Mit wachsendem Ertragsdruck nahm das fragwürdige Gebaren unter den Goldman-Sachs-Mitarbeitern nur noch zu. Man scheute sich nicht, den eigenen Kollegen Kunden abzujagen oder nichtsahnende Kunden zu Geschäften zu überreden, die nicht in ihrem Interesse waren. Leute, die während der Krise in Führungspositionen aufgestiegen waren – wobei sie vor allem wegen ihrer Fähigkeit, Umsatz zu machen, weniger wegen ihrer Führungsqualitäten befördert wurden –, festigten jetzt ihre Macht. Richtig und falsch waren Maßstäbe der Vergangenheit; die neue Losung lautete: GC oder nicht GC? Die «Gross Credits» waren das Einzige, was interessierte. Hatte jemand ein «Elefanten-Geschäft» abgeschlossen oder nicht? Darüber redeten die Mitarbeiter, daran maßen sie sich, und danach wurden sie bezahlt.

**BEREITGESTELLTE ANGABEN**
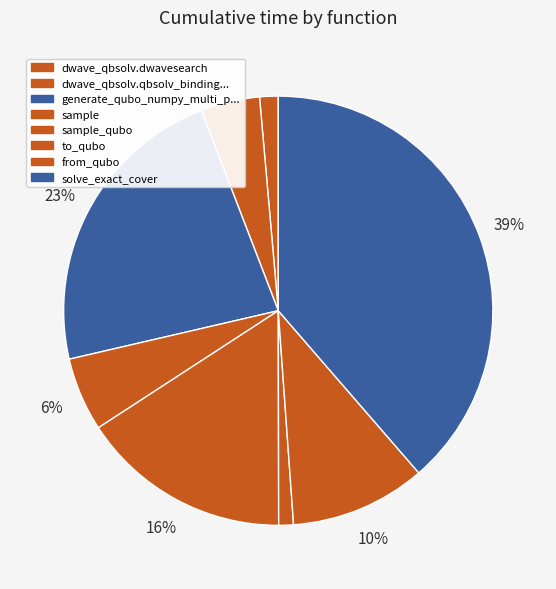

How many slices are in this pie chart?

8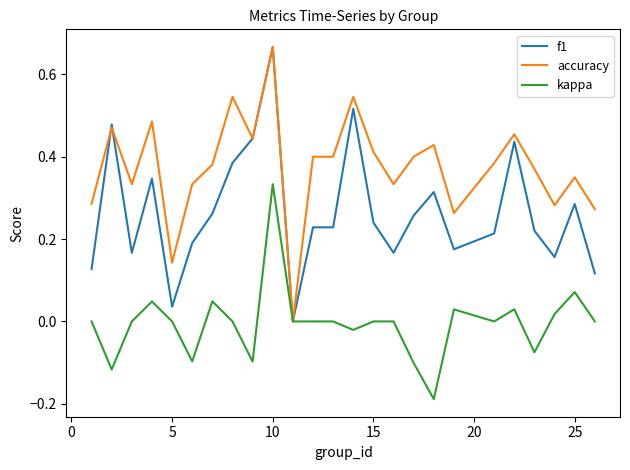

List the series in order of their overall mean, lowest first.

kappa, f1, accuracy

**AUFGABE 1**
Zähle anhand des letzten Satzes im Auszug über Goldman Sachs alle Dinge auf, die davon abhingen, ob jemand ein «Elefanten-Geschäft» abgeschlossen hatte.
**AUFGABE 2**
Setze den Auszug über das Gebaren bei Goldman Sachs nach seinem letzten Satz fort.

**ANTWORTFELD 1**
- Die Mitarbeiter redeten darüber.
- Sie maßen sich daran.
- Sie wurden danach bezahlt.

**ANTWORTFELD 2**
Die etwas Umsichtigeren unter ihnen müssen gewusst haben, was das für einen Eindruck machen würde. Nach den Anhörungen im Senat untersagte Paul Conti, das Kürzel «GC» in internen E-Mails zu benutzen, aus Sorge, solche Nachrichten könnten – wie die des «fabelhaften Fab» – eines Tages öffentlich bekannt werden. Oder was genauso schlimm wäre, ein Kunde würde eine solche E-Mail zu Gesicht bekommen und plötzlich begreifen, dass ihm diverse versteckte Gebühren berechnet wurden.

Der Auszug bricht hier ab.